Baroness Warsi – ‘Go Home’ vans were appalling
Theresa May has been condemned over a separate issue from her time as Home Secretary during the coalition government. Former Cabinet minister Sayeeda Warsi has slammed May’s sanctioning of the now notorious vans which were hired to drive around six London boroughs requesting that illegal immigrants leave the UK immediately or face arrest. Warsi, who served as Faith and Communities minister at the time, told Robert Peston that the vans were not to her taste:
"I was in Government… so the strongest words I was able to use in the public domain at the time were that it wasn’t Theresa May’s finest hour. Privately I was appalled." @SayeedaWarsi on the Go Home vans. #Peston pic.twitter.com/KdEB1OpexZ
— Peston (@itvpeston) April 22, 2018
RP: When you saw the van campaign… how did you feel as a member of that government?
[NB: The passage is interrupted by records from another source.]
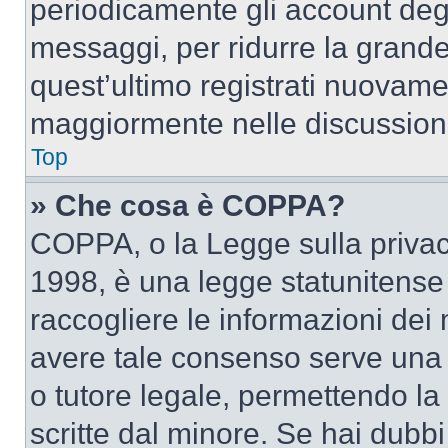
periodicamente gli account deg
messaggi, per ridurre la grande
quest’ultimo registrati nuovamen
maggiormente nelle discussion
Top
» Che cosa è COPPA?
COPPA, o la Legge sulla privacy
1998, è una legge statunitense c
raccogliere le informazioni dei 
avere tale consenso serve una r
o tutore legale, permettendo la
scritte dal minore. Se hai dubbi 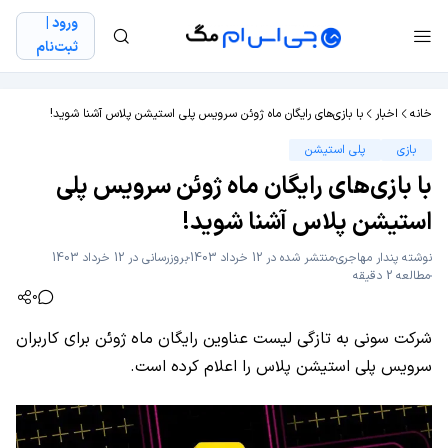
ورود |
ثبت‌نام
خانه
اخبار
با بازی‌های رایگان ماه ژوئن سرویس پلی استیشن پلاس آشنا شوید!
بازی
پلی استیشن
با بازی‌های رایگان ماه ژوئن سرویس پلی
استیشن پلاس آشنا شوید!
نوشته
پندار مهاجری
منتشر شده در 12 خرداد 1403
بروزرسانی در 12 خرداد 1403
مطالعه 2 دقیقه
0
شرکت سونی به تازگی لیست عناوین رایگان ماه ژوئن برای کاربران
سرویس پلی استیشن پلاس را اعلام کرده است.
SW: It was not Theresa May’s finest moment… Privately I was appalled. This sense of going home like I said, my parents’ generation lived with this fear. I remember growing up in the 1970s when Mum and Dad would often [say] ‘Well, there will come a time when we will be asked to leave’… and I would just simply laugh at this suggestion. I said, certainly in the 1980s, ‘We’re moving in the right direction, this is something that couldn’t even possibly be part of our political rhetoric’. And I think, year after year, certainly in the last few years, I’m shocked at the kind of things I thought would never reappear in British politics has started to do so. And that’s where we all have a responsibility.
Warsi added: ‘I think what happened unfortunately during those [coalition] years and has continued is that we had an unhealthy obsession with numbers… We were wedded to unrealistic targets which we still haven’t met, unfortunately, a decade on’. Warsi also gave her support for taking students out of the immigration figures, arguing that it ‘makes no sense’ to continue doing so.
Maureen Lipman – Jeremy Corbyn should come and see my play
And finally, the actress Maureen Lipman has invited Jeremy Corbyn to come and see her acting in the play ‘The Best Man’ and promised to discuss with him afterwards what can be done about the tide of anti-Semitic abuse that has been levelled against Labour MPs and party activists in recent years. Lipman denied the suggestion that she had called Corbyn an anti-Semite, but castigated his handling of the problem within the party and urged him to get to grips with it:
.@maureenlipman, who has been highly critical of the @JeremyCorbyn, invites him out for dinner live on air. #Peston pic.twitter.com/d2cMCh1WpD
— Peston (@itvpeston) April 22, 2018
RP: You have not exactly pulled your punches with Corbyn. You haven’t just said he’s soft on anti-Semitism…
ML: I want Jeremy to come and see the show, because I think he’d really love it… I’ll take him to Joe Allen’s afterwards and we’ll thrash out what can be done. Never mind what’s been done, because it’s all rubbish as we know. [We’re] sitting here on television in 2018 talking about racism in this country. I attended a rally, [and] what I think I said was… ‘It’s possible to be anti-racist and anti-Semitic’. If you believe in conspiracy theories – if you believe that all Jews are Zionists and therefore must be hated, if you believe all Jews are capitalists… if you believe that all Jews are bankers and bankers are horrible people, then it’s terrible easy to jump on that bandwagon that we are the villains. It’s been done for 2000 years.
She went on: ‘We don’t know with Jeremy whether he’s mischievous or naughty, provocative or he is doing it cynically’. When Peston asked if Jeremy Corbyn had prompted her to vote for the Conservatives, Lipman replied ‘I’m getting there. I can’t be a Labour supporter any more. I’m a socialist in my heart… [but] how can I support this lot?’